Every line of the data below should be repeated exactly, and no picture should be copied.

··· Data supplied

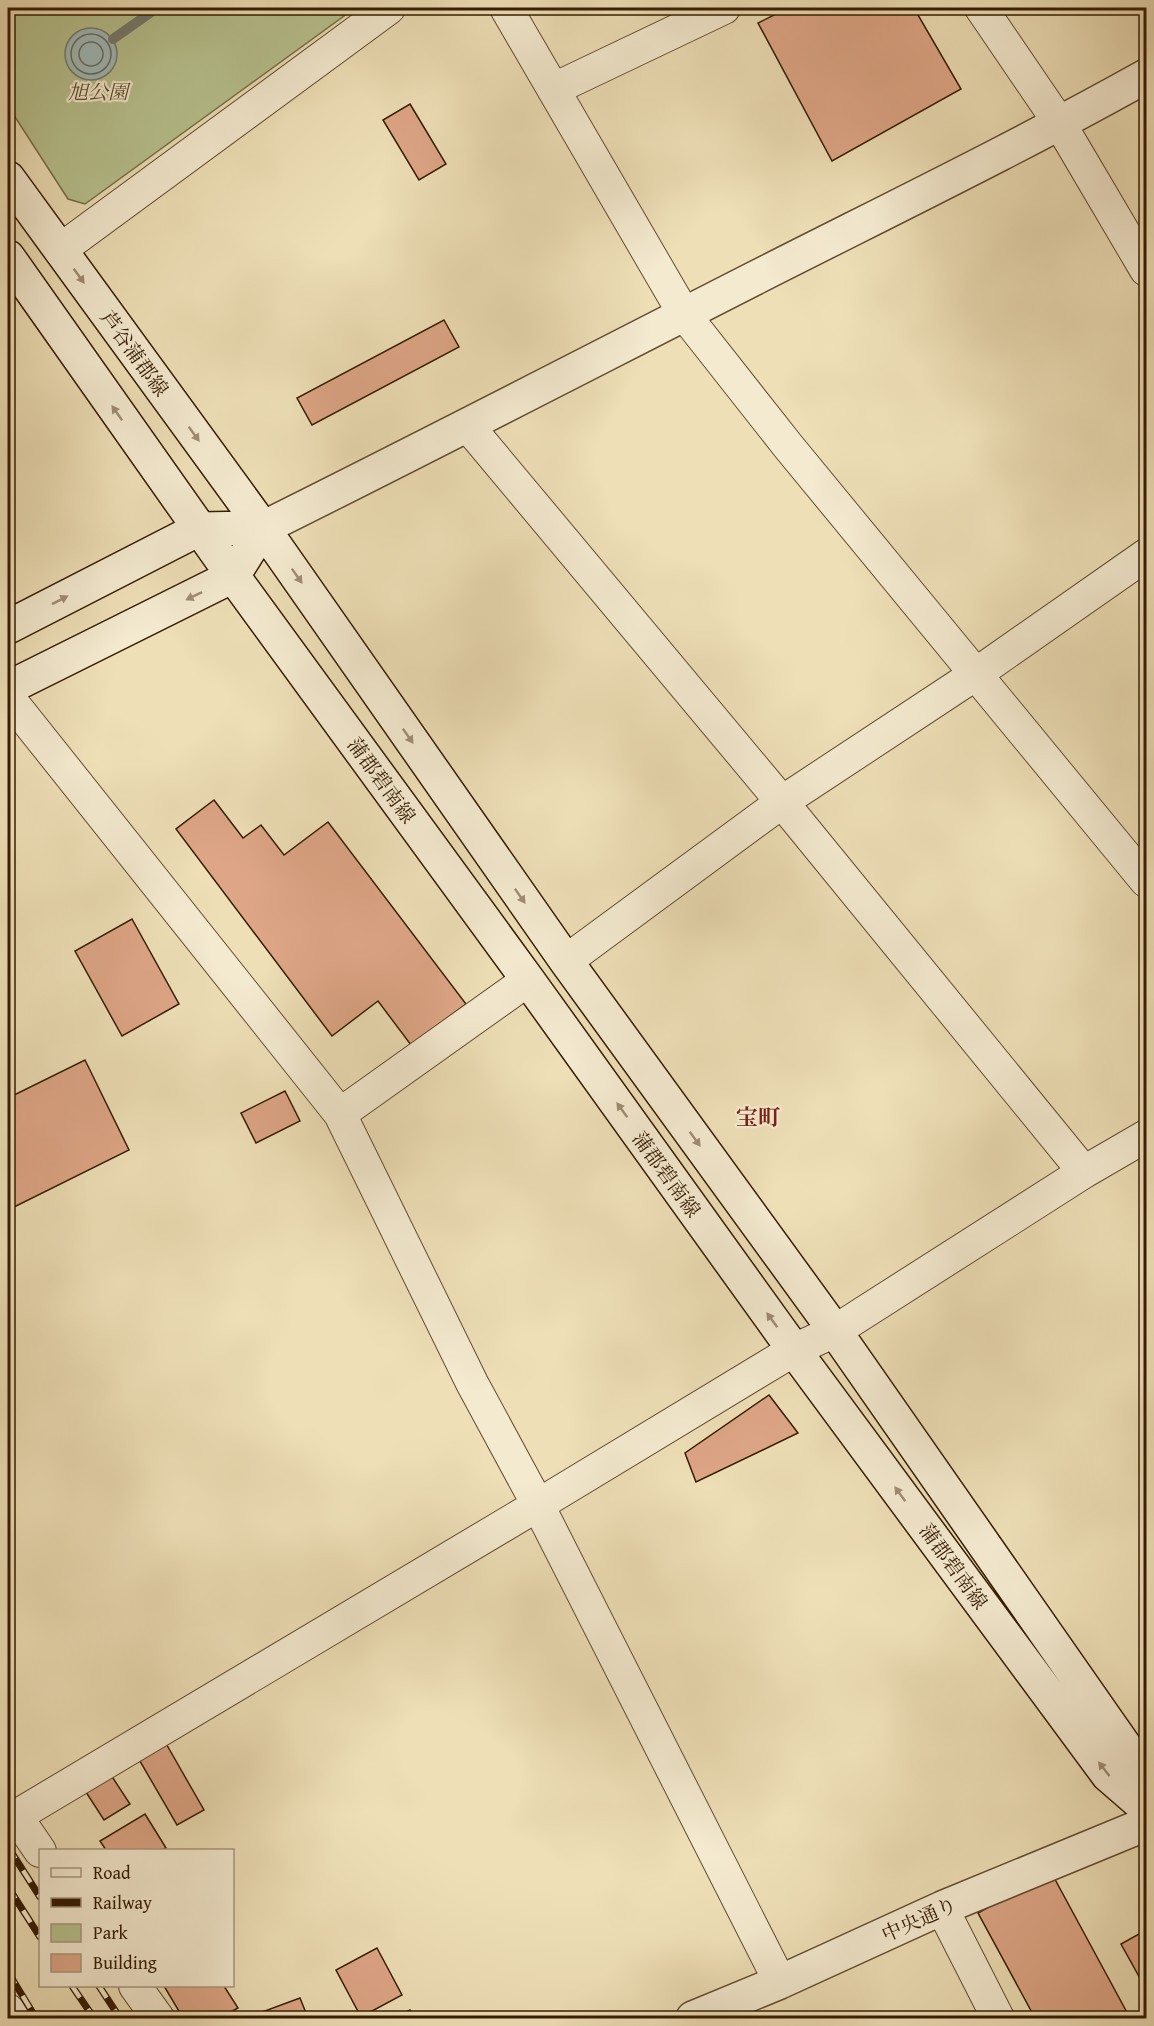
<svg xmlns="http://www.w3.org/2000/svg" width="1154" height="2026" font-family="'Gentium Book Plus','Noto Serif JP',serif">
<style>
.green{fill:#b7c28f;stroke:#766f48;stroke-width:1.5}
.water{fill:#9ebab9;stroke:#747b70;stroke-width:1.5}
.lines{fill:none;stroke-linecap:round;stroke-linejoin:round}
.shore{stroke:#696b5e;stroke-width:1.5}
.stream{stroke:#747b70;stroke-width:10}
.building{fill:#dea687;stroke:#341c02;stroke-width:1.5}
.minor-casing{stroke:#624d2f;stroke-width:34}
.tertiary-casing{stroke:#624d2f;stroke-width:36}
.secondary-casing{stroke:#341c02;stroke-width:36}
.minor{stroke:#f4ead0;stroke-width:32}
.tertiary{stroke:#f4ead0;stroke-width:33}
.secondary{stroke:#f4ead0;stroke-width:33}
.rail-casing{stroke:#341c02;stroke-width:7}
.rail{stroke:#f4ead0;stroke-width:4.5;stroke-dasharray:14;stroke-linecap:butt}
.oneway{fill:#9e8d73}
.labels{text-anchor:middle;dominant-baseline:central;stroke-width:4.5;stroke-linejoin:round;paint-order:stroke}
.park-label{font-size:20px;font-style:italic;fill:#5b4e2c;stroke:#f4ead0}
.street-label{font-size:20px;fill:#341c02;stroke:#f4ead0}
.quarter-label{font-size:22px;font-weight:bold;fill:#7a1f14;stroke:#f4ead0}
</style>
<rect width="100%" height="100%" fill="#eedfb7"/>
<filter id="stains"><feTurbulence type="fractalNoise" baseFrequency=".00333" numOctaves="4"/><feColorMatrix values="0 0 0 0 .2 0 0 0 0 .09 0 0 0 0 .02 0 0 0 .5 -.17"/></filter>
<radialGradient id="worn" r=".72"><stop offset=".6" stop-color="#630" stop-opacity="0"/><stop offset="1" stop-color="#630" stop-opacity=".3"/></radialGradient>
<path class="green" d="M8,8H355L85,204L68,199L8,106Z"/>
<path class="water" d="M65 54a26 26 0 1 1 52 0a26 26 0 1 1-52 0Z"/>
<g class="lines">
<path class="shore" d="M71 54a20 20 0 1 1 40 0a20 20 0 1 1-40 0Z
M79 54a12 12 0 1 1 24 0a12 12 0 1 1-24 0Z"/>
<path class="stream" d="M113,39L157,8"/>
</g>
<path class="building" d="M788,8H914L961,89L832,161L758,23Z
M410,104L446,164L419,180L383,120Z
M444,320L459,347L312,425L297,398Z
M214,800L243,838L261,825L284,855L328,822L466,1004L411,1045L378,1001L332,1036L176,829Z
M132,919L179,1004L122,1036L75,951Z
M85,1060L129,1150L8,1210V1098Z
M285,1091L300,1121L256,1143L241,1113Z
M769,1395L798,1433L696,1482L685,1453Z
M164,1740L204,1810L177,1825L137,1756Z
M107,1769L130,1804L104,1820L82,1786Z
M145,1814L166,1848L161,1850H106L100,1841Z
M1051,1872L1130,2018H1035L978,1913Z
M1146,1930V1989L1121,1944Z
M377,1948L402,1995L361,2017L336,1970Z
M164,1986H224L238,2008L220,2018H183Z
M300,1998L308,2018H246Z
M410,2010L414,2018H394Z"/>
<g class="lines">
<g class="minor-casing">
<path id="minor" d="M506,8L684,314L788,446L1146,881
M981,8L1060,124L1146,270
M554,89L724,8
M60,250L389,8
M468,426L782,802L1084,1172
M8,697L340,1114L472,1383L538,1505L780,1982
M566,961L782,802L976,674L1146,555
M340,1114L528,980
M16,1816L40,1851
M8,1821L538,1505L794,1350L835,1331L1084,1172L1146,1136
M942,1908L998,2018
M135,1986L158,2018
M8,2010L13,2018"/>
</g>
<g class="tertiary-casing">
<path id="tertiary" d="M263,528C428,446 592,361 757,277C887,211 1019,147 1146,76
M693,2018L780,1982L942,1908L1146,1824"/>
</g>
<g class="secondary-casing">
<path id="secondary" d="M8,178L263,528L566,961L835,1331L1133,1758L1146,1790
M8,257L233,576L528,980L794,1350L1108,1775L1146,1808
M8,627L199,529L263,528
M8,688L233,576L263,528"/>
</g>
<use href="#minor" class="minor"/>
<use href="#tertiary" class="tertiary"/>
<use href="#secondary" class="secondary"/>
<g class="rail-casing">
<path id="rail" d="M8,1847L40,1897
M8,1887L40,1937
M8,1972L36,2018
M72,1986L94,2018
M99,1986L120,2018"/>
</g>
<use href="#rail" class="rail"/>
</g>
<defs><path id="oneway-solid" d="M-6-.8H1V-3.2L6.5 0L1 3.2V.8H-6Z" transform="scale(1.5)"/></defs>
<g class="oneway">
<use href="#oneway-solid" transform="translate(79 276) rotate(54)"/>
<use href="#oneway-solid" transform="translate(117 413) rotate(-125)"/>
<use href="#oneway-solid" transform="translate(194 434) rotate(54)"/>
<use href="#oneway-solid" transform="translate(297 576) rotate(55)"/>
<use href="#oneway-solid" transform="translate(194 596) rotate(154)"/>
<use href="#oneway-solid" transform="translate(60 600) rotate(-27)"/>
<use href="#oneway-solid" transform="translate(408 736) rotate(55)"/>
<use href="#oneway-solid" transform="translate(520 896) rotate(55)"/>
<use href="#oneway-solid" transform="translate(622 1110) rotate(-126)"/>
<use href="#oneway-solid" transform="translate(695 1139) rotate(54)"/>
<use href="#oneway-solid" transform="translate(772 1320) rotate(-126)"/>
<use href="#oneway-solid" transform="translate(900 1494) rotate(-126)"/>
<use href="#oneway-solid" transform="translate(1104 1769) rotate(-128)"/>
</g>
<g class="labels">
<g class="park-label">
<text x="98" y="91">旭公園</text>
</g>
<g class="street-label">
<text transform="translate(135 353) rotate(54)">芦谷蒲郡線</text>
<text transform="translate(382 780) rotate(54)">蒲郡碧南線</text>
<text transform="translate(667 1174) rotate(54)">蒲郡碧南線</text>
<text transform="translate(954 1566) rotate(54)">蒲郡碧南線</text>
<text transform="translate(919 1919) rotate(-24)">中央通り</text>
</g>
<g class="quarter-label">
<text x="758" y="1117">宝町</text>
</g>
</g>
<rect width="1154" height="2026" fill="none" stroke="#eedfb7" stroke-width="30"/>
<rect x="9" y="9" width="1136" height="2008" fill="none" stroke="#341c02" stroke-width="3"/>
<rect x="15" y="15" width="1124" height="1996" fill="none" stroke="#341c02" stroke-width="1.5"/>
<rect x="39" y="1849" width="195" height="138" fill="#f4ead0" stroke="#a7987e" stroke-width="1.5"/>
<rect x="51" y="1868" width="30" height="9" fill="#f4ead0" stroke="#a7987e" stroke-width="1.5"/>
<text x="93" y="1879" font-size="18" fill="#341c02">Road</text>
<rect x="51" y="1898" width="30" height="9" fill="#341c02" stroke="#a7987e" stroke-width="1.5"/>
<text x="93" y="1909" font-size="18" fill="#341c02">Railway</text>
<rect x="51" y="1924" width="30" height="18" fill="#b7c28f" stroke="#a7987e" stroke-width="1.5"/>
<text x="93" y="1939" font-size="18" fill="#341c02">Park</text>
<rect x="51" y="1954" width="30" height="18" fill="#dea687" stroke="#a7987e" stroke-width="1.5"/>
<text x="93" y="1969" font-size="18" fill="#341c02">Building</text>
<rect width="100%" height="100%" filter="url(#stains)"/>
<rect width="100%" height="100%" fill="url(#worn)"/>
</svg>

······

** Result of the exercise **
<svg xmlns="http://www.w3.org/2000/svg" width="1154" height="2026" font-family="'Gentium Book Plus','Noto Serif JP',serif">
<style>
.green{fill:#b7c28f;stroke:#766f48;stroke-width:1.5}
.water{fill:#9ebab9;stroke:#747b70;stroke-width:1.5}
.lines{fill:none;stroke-linecap:round;stroke-linejoin:round}
.shore{stroke:#696b5e;stroke-width:1.5}
.stream{stroke:#747b70;stroke-width:10}
.building{fill:#dea687;stroke:#341c02;stroke-width:1.5}
.minor-casing{stroke:#624d2f;stroke-width:34}
.tertiary-casing{stroke:#624d2f;stroke-width:36}
.secondary-casing{stroke:#341c02;stroke-width:36}
.minor{stroke:#f4ead0;stroke-width:32}
.tertiary{stroke:#f4ead0;stroke-width:33}
.secondary{stroke:#f4ead0;stroke-width:33}
.rail-casing{stroke:#341c02;stroke-width:7}
.rail{stroke:#f4ead0;stroke-width:4.5;stroke-dasharray:14;stroke-linecap:butt}
.oneway{fill:#9e8d73}
.labels{text-anchor:middle;dominant-baseline:central;stroke-width:4.5;stroke-linejoin:round;paint-order:stroke}
.park-label{font-size:20px;font-style:italic;fill:#5b4e2c;stroke:#f4ead0}
.street-label{font-size:20px;fill:#341c02;stroke:#f4ead0}
.quarter-label{font-size:22px;font-weight:bold;fill:#7a1f14;stroke:#f4ead0}
</style>
<rect width="100%" height="100%" fill="#eedfb7"/>
<filter id="stains"><feTurbulence type="fractalNoise" baseFrequency=".00333" numOctaves="4"/><feColorMatrix values="0 0 0 0 .2 0 0 0 0 .09 0 0 0 0 .02 0 0 0 .5 -.17"/></filter>
<radialGradient id="worn" r=".72"><stop offset=".6" stop-color="#630" stop-opacity="0"/><stop offset="1" stop-color="#630" stop-opacity=".3"/></radialGradient>
<path class="green" d="M8,8H355L85,204L68,199L8,106Z"/>
<path class="water" d="M65 54a26 26 0 1 1 52 0a26 26 0 1 1-52 0Z"/>
<g class="lines">
<path class="shore" d="M71 54a20 20 0 1 1 40 0a20 20 0 1 1-40 0Z
M79 54a12 12 0 1 1 24 0a12 12 0 1 1-24 0Z"/>
<path class="stream" d="M113,39L157,8"/>
</g>
<path class="building" d="M788,8H914L961,89L832,161L758,23Z
M410,104L446,164L419,180L383,120Z
M444,320L459,347L312,425L297,398Z
M214,800L243,838L261,825L284,855L328,822L466,1004L411,1045L378,1001L332,1036L176,829Z
M132,919L179,1004L122,1036L75,951Z
M85,1060L129,1150L8,1210V1098Z
M285,1091L300,1121L256,1143L241,1113Z
M769,1395L798,1433L696,1482L685,1453Z
M164,1740L204,1810L177,1825L137,1756Z
M107,1769L130,1804L104,1820L82,1786Z
M145,1814L166,1848L161,1850H106L100,1841Z
M1051,1872L1130,2018H1035L978,1913Z
M1146,1930V1989L1121,1944Z
M377,1948L402,1995L361,2017L336,1970Z
M164,1986H224L238,2008L220,2018H183Z
M300,1998L308,2018H246Z
M410,2010L414,2018H394Z"/>
<g class="lines">
<g class="minor-casing">
<path id="minor" d="M506,8L684,314L788,446L1146,881
M981,8L1060,124L1146,270
M554,89L724,8
M60,250L389,8
M468,426L782,802L1084,1172
M8,697L340,1114L472,1383L538,1505L780,1982
M566,961L782,802L976,674L1146,555
M340,1114L528,980
M16,1816L40,1851
M8,1821L538,1505L794,1350L835,1331L1084,1172L1146,1136
M942,1908L998,2018
M135,1986L158,2018
M8,2010L13,2018"/>
</g>
<g class="tertiary-casing">
<path id="tertiary" d="M263,528C428,446 592,361 757,277C887,211 1019,147 1146,76
M693,2018L780,1982L942,1908L1146,1824"/>
</g>
<g class="secondary-casing">
<path id="secondary" d="M8,178L263,528L566,961L835,1331L1133,1758L1146,1790
M8,257L233,576L528,980L794,1350L1108,1775L1146,1808
M8,627L199,529L263,528
M8,688L233,576L263,528"/>
</g>
<use href="#minor" class="minor"/>
<use href="#tertiary" class="tertiary"/>
<use href="#secondary" class="secondary"/>
<g class="rail-casing">
<path id="rail" d="M8,1847L40,1897
M8,1887L40,1937
M8,1972L36,2018
M72,1986L94,2018
M99,1986L120,2018"/>
</g>
<use href="#rail" class="rail"/>
</g>
<defs><path id="oneway-solid" d="M-6-.8H1V-3.2L6.5 0L1 3.2V.8H-6Z" transform="scale(1.5)"/></defs>
<g class="oneway">
<use href="#oneway-solid" transform="translate(79 276) rotate(54)"/>
<use href="#oneway-solid" transform="translate(117 413) rotate(-125)"/>
<use href="#oneway-solid" transform="translate(194 434) rotate(54)"/>
<use href="#oneway-solid" transform="translate(297 576) rotate(55)"/>
<use href="#oneway-solid" transform="translate(194 596) rotate(154)"/>
<use href="#oneway-solid" transform="translate(60 600) rotate(-27)"/>
<use href="#oneway-solid" transform="translate(408 736) rotate(55)"/>
<use href="#oneway-solid" transform="translate(520 896) rotate(55)"/>
<use href="#oneway-solid" transform="translate(622 1110) rotate(-126)"/>
<use href="#oneway-solid" transform="translate(695 1139) rotate(54)"/>
<use href="#oneway-solid" transform="translate(772 1320) rotate(-126)"/>
<use href="#oneway-solid" transform="translate(900 1494) rotate(-126)"/>
<use href="#oneway-solid" transform="translate(1104 1769) rotate(-128)"/>
</g>
<g class="labels">
<g class="park-label">
<text x="98" y="91">旭公園</text>
</g>
<g class="street-label">
<text transform="translate(135 353) rotate(54)">芦谷蒲郡線</text>
<text transform="translate(382 780) rotate(54)">蒲郡碧南線</text>
<text transform="translate(667 1174) rotate(54)">蒲郡碧南線</text>
<text transform="translate(954 1566) rotate(54)">蒲郡碧南線</text>
<text transform="translate(919 1919) rotate(-24)">中央通り</text>
</g>
<g class="quarter-label">
<text x="758" y="1117">宝町</text>
</g>
</g>
<rect width="1154" height="2026" fill="none" stroke="#eedfb7" stroke-width="30"/>
<rect x="9" y="9" width="1136" height="2008" fill="none" stroke="#341c02" stroke-width="3"/>
<rect x="15" y="15" width="1124" height="1996" fill="none" stroke="#341c02" stroke-width="1.5"/>
<rect x="39" y="1849" width="195" height="138" fill="#f4ead0" stroke="#a7987e" stroke-width="1.5"/>
<rect x="51" y="1868" width="30" height="9" fill="#f4ead0" stroke="#a7987e" stroke-width="1.5"/>
<text x="93" y="1879" font-size="18" fill="#341c02">Road</text>
<rect x="51" y="1898" width="30" height="9" fill="#341c02" stroke="#a7987e" stroke-width="1.5"/>
<text x="93" y="1909" font-size="18" fill="#341c02">Railway</text>
<rect x="51" y="1924" width="30" height="18" fill="#b7c28f" stroke="#a7987e" stroke-width="1.5"/>
<text x="93" y="1939" font-size="18" fill="#341c02">Park</text>
<rect x="51" y="1954" width="30" height="18" fill="#dea687" stroke="#a7987e" stroke-width="1.5"/>
<text x="93" y="1969" font-size="18" fill="#341c02">Building</text>
<rect width="100%" height="100%" filter="url(#stains)"/>
<rect width="100%" height="100%" fill="url(#worn)"/>
</svg>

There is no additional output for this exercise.